Gustatory neural coding in the monkey cortex: L-amino acids

C. R. Plata-Salaman, T. R. Scott and V. L. Smith-Swintosky
Department of Psychology, University of Delaware, Newark 19716.

1. Single-neuron activity in the primary gustatory cortex of the alert cynomolgus monkey (Macaca fascicularis) was analyzed in response to a range of taste stimuli. Tastants included the four prototypical stimuli (glucose, NaCl, HCl, and quinine), fruit juice, and 12 amino acids selected for their chemical characteristics, nutritional significance, and biological importance, as well as for the availability of human psychophysical data on their perceived qualities. 2. Taste-evoked responses could be recorded from a cortical area that measured 3.5 mm in its anteroposterior extent, 2.0 mm mediolaterally, and 6.0 mm dorsoventrally. Gustatory cells constituted 4.8% of the 1,129 neurons tested. Nongustatory cells gave responses associated with mouth movements (11.1%), somatosensory stimulation (3.8%), approach or anticipation of the taste stimulus (2.2%), and tongue extension (0.4%). 3. The most effective taste stimuli were those with qualities that humans describe as salty or sweet: NaCl, monosodium glutamate, glucose, proline, glycine, and fruit juice. The least effective tastants were those rated bitter or insipid: tyrosine, tryptophan, phenylalanine, and leucine. Accordingly, 79% of the gustatory neurons responded best to glucose (46%) or NaCl (33%) among the basic stimuli; only 19% responded best to quinine (13%) or HCl (6%).
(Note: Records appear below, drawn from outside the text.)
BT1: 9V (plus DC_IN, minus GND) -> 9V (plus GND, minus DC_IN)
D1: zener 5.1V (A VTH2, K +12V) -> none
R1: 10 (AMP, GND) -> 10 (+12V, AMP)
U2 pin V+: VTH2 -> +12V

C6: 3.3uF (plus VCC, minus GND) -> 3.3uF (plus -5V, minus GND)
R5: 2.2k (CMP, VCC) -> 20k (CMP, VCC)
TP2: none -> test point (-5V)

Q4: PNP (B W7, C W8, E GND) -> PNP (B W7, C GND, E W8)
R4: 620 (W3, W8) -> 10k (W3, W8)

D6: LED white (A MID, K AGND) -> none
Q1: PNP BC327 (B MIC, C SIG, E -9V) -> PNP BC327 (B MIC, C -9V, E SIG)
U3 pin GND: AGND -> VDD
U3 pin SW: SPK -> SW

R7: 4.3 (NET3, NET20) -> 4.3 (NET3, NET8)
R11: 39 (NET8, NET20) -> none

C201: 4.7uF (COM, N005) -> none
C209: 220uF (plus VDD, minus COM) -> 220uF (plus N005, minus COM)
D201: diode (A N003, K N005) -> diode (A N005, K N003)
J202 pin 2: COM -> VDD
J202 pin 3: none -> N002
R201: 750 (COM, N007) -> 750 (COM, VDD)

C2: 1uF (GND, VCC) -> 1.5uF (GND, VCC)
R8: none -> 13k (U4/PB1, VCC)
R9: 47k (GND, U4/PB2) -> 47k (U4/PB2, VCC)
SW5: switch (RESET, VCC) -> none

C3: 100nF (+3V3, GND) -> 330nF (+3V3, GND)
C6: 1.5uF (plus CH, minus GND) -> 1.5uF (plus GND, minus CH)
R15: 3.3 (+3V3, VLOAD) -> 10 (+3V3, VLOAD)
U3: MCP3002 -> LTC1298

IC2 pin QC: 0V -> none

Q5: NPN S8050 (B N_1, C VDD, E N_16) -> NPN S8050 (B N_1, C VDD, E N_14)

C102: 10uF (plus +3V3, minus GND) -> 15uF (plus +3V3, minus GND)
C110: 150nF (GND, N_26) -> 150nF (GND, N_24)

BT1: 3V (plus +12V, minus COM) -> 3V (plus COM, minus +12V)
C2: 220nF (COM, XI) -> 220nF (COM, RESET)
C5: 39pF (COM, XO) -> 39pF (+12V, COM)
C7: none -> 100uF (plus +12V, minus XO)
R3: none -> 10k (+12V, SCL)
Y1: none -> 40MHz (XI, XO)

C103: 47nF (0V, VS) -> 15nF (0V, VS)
One cell (2%) responded exclusively to fruit juice. 4. Cortical gustatory neurons showed a moderate breadth of sensitivity, with a mean breadth of tuning coefficient of 0.71 across 54 cells. There was no evidence of chemotopic organization in the taste cortex. 5. The taste quality of each stimulus was inferred from the relative similarity of the profiles they evoked. The clearest distinction among stimuli was between those that humans characterize as sweet versus those with other qualities. Several amino acids that have dominant sweet (glycine and proline), salty (arginine and monosodium glutamate), sour (tryptophan), or bitter (phenylalanine) components to humans evoked activity profiles that were associated with those of the appropriate prototypical stimuli. Others (cysteine and lysine) were not closely related to any single prototype. 6. Conclusions based on the responses of cortical cells in the monkey are in close agreement with those that derive from human psychophysical studies of L-amino acids, reinforcing the value of this neural model for human taste perception.